Ministro dos Transportes nega irregularidades na pasta 

O ministro dos Transportes, Paulo Sérgio Passos, rebateu as denúncias de irregularidades na sua pasta, em depoimento à Comissão de Serviços de Infraestrutura do Senado. Segundo ele, as denúncias de superfaturamento em contratos são comuns em todas as áreas, principalmente porque envolvem grande quantidade de obras. 

Passos negou que tenha liberado irregularmente recursos a projetos que, por indícios de fraudes, não poderiam receber repasses do governo federal.

No rol de denúncia envolvendo o ministério está, entre outros, a suspeita de que Paulo Sérgio Passos teria autorizado a liberação de recursos adicionais para obras com suspeitas de graves irregularidades, entre as quais a BR-265, um trecho entre Minas Gerais, Rio de Janeiro e São Paulo, a BR-101, um trecho na região metropolitana do Rio de Janeiro e a BR-317.

Ao explicar essa denúncia, Passos disse que a avaliação do Tribunal de Contas da União (TCU) de que determinadas obras têm indícios de irregularidades não significa que o governo não possa repassar recursos a esses empreendimentos. "O ministério não fez absolutamente nada ilegal. É preciso não confundir com obras com indício de irregularidade grave com indicação de paralisação com uma decisão de paralisação. Essa decisão, sim, compete ao Congresso", disse o ministro.

"As chamadas indicações de irregularidades graves com indicação de continuidade e as com indício de irregularidade grave com indicação de paralisação não permitem, não criam as condições para que se tenha um juízo de valor definitivo. Esse valor que resulta no enquadramento de uma obra como irregularidades graves sujeita à paralisação ocorre de fato quando a Comissão Mista de Orçamento do Congresso, aprovando resolução do tribunal, resolve enquadrar uma obra como portadora de irregularidade grave. Ainda assim, o Congresso Nacional em todas as decisões tem adotado a posição de fazer o bloqueio de contratos específicos, e não de uma obra inteira", explicou ele.

"Não havia nenhum impedimento para a suplementação de recursos, quando eles foram feitos para BR-163, BR-265 e para a BR-101", disse.

Na primeira defesa pública que fez de sua gestão à frente dos Transportes, o ex-ministro da pasta, Alfredo Nascimento havia dito que as obras de Transportes tinham investimentos de R$ 58 bilhões no início do ano passado, quando ele era responsável pelo setor, mas que foram alçadas ao patamar de R$ 72 bilhões, em pleno ano eleitoral e na época em que o atual ministro Paulo Sérgio Passos conduzia o ministério. As denúncias de superfaturamento de obras e de pagamento de propina a empreiteiras ocorreram entre 2009 e 2010, portanto em parte da gestão Passos.
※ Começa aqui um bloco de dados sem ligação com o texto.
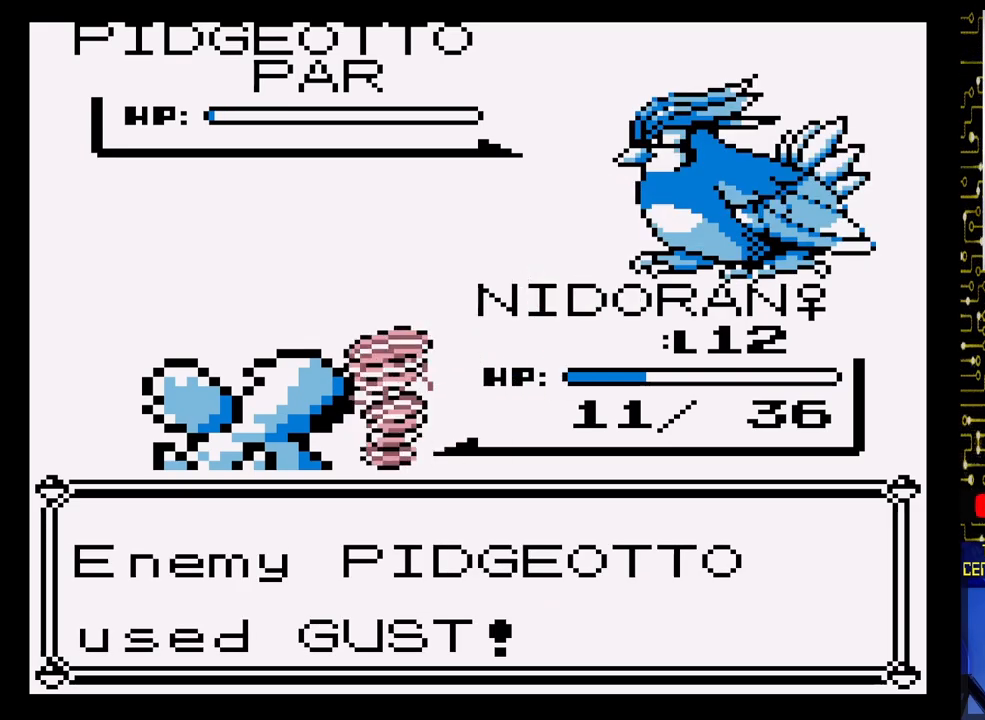
{"buttons": [], "events": []}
Em depoimento na Câmara e no Senado, em julho, o então diretor afastado do Departamento Nacional de Infraestrutura de Transportes (Dnit), Luiz Antônio Pagot, negara superfaturamento em projetos e afirmara que todas as decisões sobre revisão de custos de obras eram tomadas de forma conjunta, em "absoluta unanimidade", e não apenas por um setor específico da autarquia. Ele ainda negou na época que a autarquia fosse "um instrumento de arrecadação partidária". 
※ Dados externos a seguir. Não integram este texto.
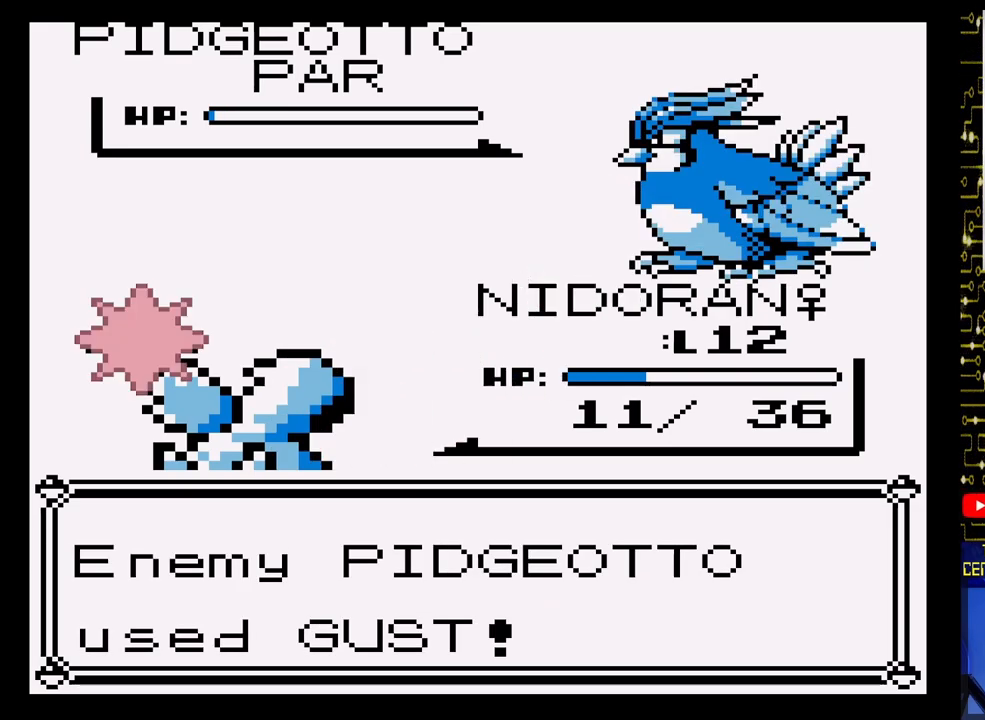
{"buttons": ["A", "DPAD_RIGHT"], "events": [[200, "DPAD_RIGHT", "down"], [217, "A", "down"]]}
Paulo Passos deverá ainda explicar denúncias de lideranças do PR de que as fraudes ocorreram em período em que ele estava no comando da pasta. Ele era o secretário-executivo do ministério e assumiu o posto no lugar de Alfredo Nascimento, nos últimos dez meses do governo passado quando ele se desligou em abril para fazer sua campanha de reeleição ao Senado. Reeleito, voltou a ser indicado ministro pela presidente Dilma Rousseff.

- Quando saí, o PAC [Programa de Aceleração do Crescimento] do Ministério dos Transportes significava um pacote de investimentos de R$ 58 bilhões. Quando retornei, já estava em R$ 72 bilhões - destacou Alfredo Nascimento em seu discurso de retorno ao Senado agora em agosto.

A reunião está sendo dirigida pela presidente da CI, senadora Lúcia Vânia (PSDB-GO).